( J'ai déserté les réseaux )
Je m'en souviens encore.
Y'avait une odeur de renaissance, dès le réveil.
Qui m'avait visité dans la nuit pour me souffler toutes ces pensées ?
C'était une belle journée d'été, sous un soleil radieux.
Aller voir les copains dans leur vallée.
Préparer son sac pour partir vers de nouvelles aventures.
Essuyer une heure et demie de route.
Toujours mon sac de voyage vert sur le dos depuis 2015, rempli comme à son habitude de vêtements en boules, de quelques vivres, de quelques livres, de quoi écrire et d'autres.
Démarrer le moteur, rester l’œil attentif dans le rétroviseur.
Entendre le moteur perdre sa cadence dans les montées, repartir de plus belle dans les descentes, succession de lieux-dits, de virages, de panneaux de signalisations.
Après avoir passé Aubusson, je sentais se lever en moi un vent nouveau.

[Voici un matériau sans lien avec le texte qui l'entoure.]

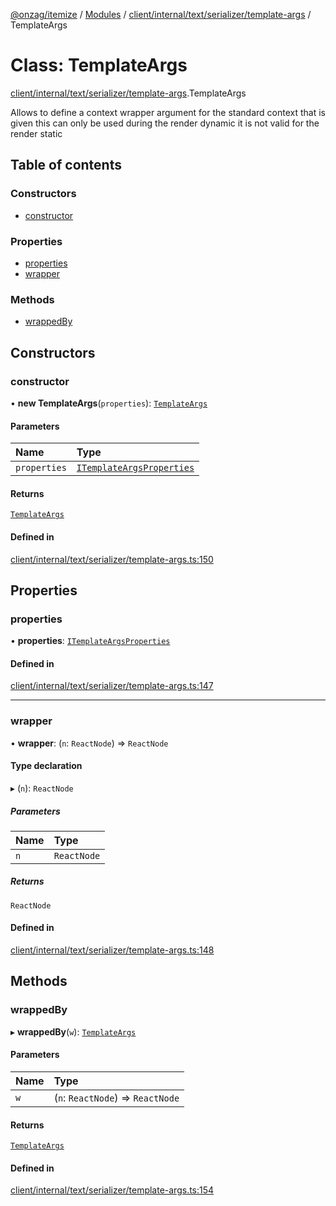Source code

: [@onzag/itemize](../README.md) / [Modules](../modules.md) / [client/internal/text/serializer/template-args](../modules/client_internal_text_serializer_template_args.md) / TemplateArgs

# Class: TemplateArgs

[client/internal/text/serializer/template-args](../modules/client_internal_text_serializer_template_args.md).TemplateArgs

Allows to define a context wrapper argument for the standard context
that is given this can only be used during the render dynamic
it is not valid for the render static

## Table of contents

### Constructors

- [constructor](client_internal_text_serializer_template_args.TemplateArgs.md#constructor)

### Properties

- [properties](client_internal_text_serializer_template_args.TemplateArgs.md#properties)
- [wrapper](client_internal_text_serializer_template_args.TemplateArgs.md#wrapper)

### Methods

- [wrappedBy](client_internal_text_serializer_template_args.TemplateArgs.md#wrappedby)

## Constructors

### constructor

• **new TemplateArgs**(`properties`): [`TemplateArgs`](client_internal_text_serializer_template_args.TemplateArgs.md)

#### Parameters

| Name | Type |
| :------ | :------ |
| `properties` | [`ITemplateArgsProperties`](../interfaces/client_internal_text_serializer_template_args.ITemplateArgsProperties.md) |

#### Returns

[`TemplateArgs`](client_internal_text_serializer_template_args.TemplateArgs.md)

#### Defined in

[client/internal/text/serializer/template-args.ts:150](https://github.com/onzag/itemize/blob/59702dd5/client/internal/text/serializer/template-args.ts#L150)

## Properties

### properties

• **properties**: [`ITemplateArgsProperties`](../interfaces/client_internal_text_serializer_template_args.ITemplateArgsProperties.md)

#### Defined in

[client/internal/text/serializer/template-args.ts:147](https://github.com/onzag/itemize/blob/59702dd5/client/internal/text/serializer/template-args.ts#L147)

___

### wrapper

• **wrapper**: (`n`: `ReactNode`) => `ReactNode`

#### Type declaration

▸ (`n`): `ReactNode`

##### Parameters

| Name | Type |
| :------ | :------ |
| `n` | `ReactNode` |

##### Returns

`ReactNode`

#### Defined in

[client/internal/text/serializer/template-args.ts:148](https://github.com/onzag/itemize/blob/59702dd5/client/internal/text/serializer/template-args.ts#L148)

## Methods

### wrappedBy

▸ **wrappedBy**(`w`): [`TemplateArgs`](client_internal_text_serializer_template_args.TemplateArgs.md)

#### Parameters

| Name | Type |
| :------ | :------ |
| `w` | (`n`: `ReactNode`) => `ReactNode` |

#### Returns

[`TemplateArgs`](client_internal_text_serializer_template_args.TemplateArgs.md)

#### Defined in

[client/internal/text/serializer/template-args.ts:154](https://github.com/onzag/itemize/blob/59702dd5/client/internal/text/serializer/template-args.ts#L154)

J'ai parlé à l'invisible ou est-il venu me rencontrer ?
J'avais comme la présence chimérique d'un guide sur mon épaule.
Il m'a parlé de toi alors je lui ai demandé notre rencontre, il s'est tût et à rit.

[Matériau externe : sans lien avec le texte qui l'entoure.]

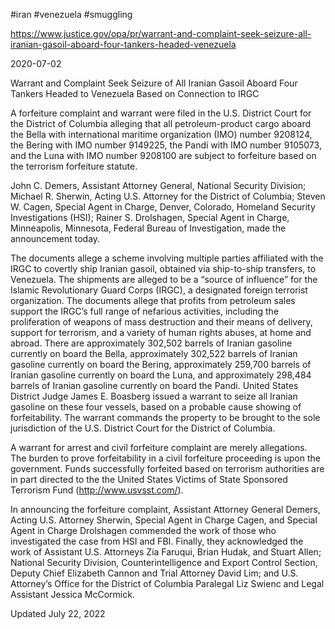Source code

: #iran 
#venezuela 
#smuggling 

https://www.justice.gov/opa/pr/warrant-and-complaint-seek-seizure-all-iranian-gasoil-aboard-four-tankers-headed-venezuela

2020-07-02

Warrant and Complaint Seek Seizure of All Iranian Gasoil Aboard Four Tankers Headed to Venezuela Based on Connection to IRGC

A forfeiture complaint and warrant were filed in the U.S. District Court for the District of Columbia alleging that all petroleum-product cargo aboard the Bella with international maritime organization (IMO) number 9208124, the Bering with IMO number 9149225, the Pandi with IMO number 9105073, and the Luna with IMO number 9208100 are subject to forfeiture based on the terrorism forfeiture statute.

John C. Demers, Assistant Attorney General, National Security Division; Michael R. Sherwin, Acting U.S. Attorney for the District of Columbia; Steven W. Cagen, Special Agent in Charge, Denver, Colorado, Homeland Security Investigations (HSI); Rainer S. Drolshagen, Special Agent in Charge, Minneapolis, Minnesota, Federal Bureau of Investigation, made the announcement today.

The documents allege a scheme involving multiple parties affiliated with the IRGC to covertly ship Iranian gasoil, obtained via ship-to-ship transfers, to Venezuela.  The shipments are alleged to be a “source of influence” for the Islamic Revolutionary Guard Corps (IRGC), a designated foreign terrorist organization.  The documents allege that profits from petroleum sales support the IRGC’s full range of nefarious activities, including the proliferation of weapons of mass destruction and their means of delivery, support for terrorism, and a variety of human rights abuses, at home and abroad.  There are approximately 302,502 barrels of Iranian gasoline currently on board the Bella, approximately 302,522 barrels of Iranian gasoline currently on board the Bering, approximately 259,700 barrels of Iranian gasoline currently on board the Luna, and approximately 298,484 barrels of Iranian gasoline currently on board the Pandi.  United States District Judge James E. Boasberg issued a warrant to seize all Iranian gasoline on these four vessels, based on a probable cause showing of forfeitability.  The warrant commands the property to be brought to the sole jurisdiction of the U.S. District Court for the District of Columbia. 

A warrant for arrest and civil forfeiture complaint are merely allegations.  The burden to prove forfeitability in a civil forfeiture proceeding is upon the government.  Funds successfully forfeited based on terrorism authorities are in part directed to the the United States Victims of State Sponsored Terrorism Fund (http://www.usvsst.com/).

In announcing the forfeiture complaint, Assistant Attorney General Demers, Acting U.S. Attorney Sherwin, Special Agent in Charge Cagen, and Special Agent in Charge Drolshagen commended the work of those who investigated the case from HSI and FBI.  Finally, they acknowledged the work of Assistant U.S. Attorneys Zia Faruqui, Brian Hudak, and Stuart Allen; National Security Division, Counterintelligence and Export Control Section, Deputy Chief Elizabeth Cannon and Trial Attorney David Lim; and U.S. Attorney’s Office for the District of Columbia Paralegal Liz Swienc and Legal Assistant Jessica McCormick.

Updated July 22, 2022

Il m'a demandé ce que je faisais là et s'est tût.
Ce que je ne savais pas c'est que les plans de l'univers et ses synchronicités étaient déjà en place.
( Ça faisait un an que je la voyais passer sur les réseaux.
Un an que des algorithmes me proposait de l'ajouter.
Un an qu'elle était là, déjà dans mon horizon sans que je ne m'en aperçoive vraiment. )
Quelques kilomètres avant mon arrivée, j'ai commencé à ressentir une vibration dans mon corps. Mon esprit flottait à la fois en dedans et en dehors.
Et non je n'étais pas sous quelconque substance qui aurait pu modifier ma perception.
( Il arrive à beaucoup d'entendre des bruits et le commun du mortel tend à penser que c'est le fruit de l'imaginaire, que l'oreille fait des farces, mais non.
Ce n'est pas parce qu’on ignore l'origine d'un phénomène qu'il ne se produit pas, qu'il n'a pas de racine, qu'il n'existe pas.
Face à l'inconnu, on parle d'hallucination, de diableries, de divin, comme pour fuir ce qui nous est étranger, ou alors les cloisonner dans des termes abstraits car il nous refuse d'admettre la possible existence des invisibles . )
Seraient-ce les lois de l'attraction ?
Je n'ai jamais été autant sûr, aujourd'hui, d'être sur le chemin que je devais emprunter.
Je ne pense pas avoir eu vraiment le choix.
De la mythomanie sous alcool qui s'ignore, éclatant à coup de poing la porte de ma chambre jusqu'aux tentatives d'attenter à mes jours.
J’accueille à bras ouverts cette idée que nous sommes déjà déterminés d'avance.
J’accueille à bras ouverts cette idée que nous pouvons toujours nous déterminer.
J’accueille à bras ouverts cette idée que tout est possible et qu'il suffit parfois de sentir la brèche pour s'y engouffrer, bien qu'il arrive que la vie nous y pousse sans accord ou nous incite à rentrer.
Personne n'est en haut quand j'arrive. Je me gare à côté de chez E et C, les initiateurs de ce weekend camping/soirées et feux de bois.
Shaka, attaché, me regarde passer nonchalant dans sa niche métallique, semble sortir d'un ennui profond et se met à aboyer, annonçant mon arrivée.
J'imagine qu'en contre-bas, dans cette vallée féerique ils ont eu l'écho de mon moteur de plus.
Je me gare dans le cercle où la jument et l'ânesse demeurent parfois quand il faut entretenir leurs sabots, à côté de la bécane de E, toujours poussière et sale.
J'enlève mon casque, mes gants, fais le tri de mes affaires, histoire d'être sûr de ne pas remonter dans peu de temps, car la pente pour accéder à ce paradis terrestre est assez raide.
Je passe sur le chemin, devant Shaka, lui envoie quelques mots doux, l'appelant " mon gros ", lui demandant comment il va, il me répondit avec un sourire de chien, langue pendue par la chaleur écrasante.
J'observe les arbres sans tous les connaître.
Mes yeux se perdent dans les branchages et de là où mon regard se pose, je vois un oiseau s'envoler, multicolore, et un autre, du même gabarit le suivre de près.
Ils semblent danser dans l'air, l'un vers l'autre, lâchant quelques mélodies joyeuses.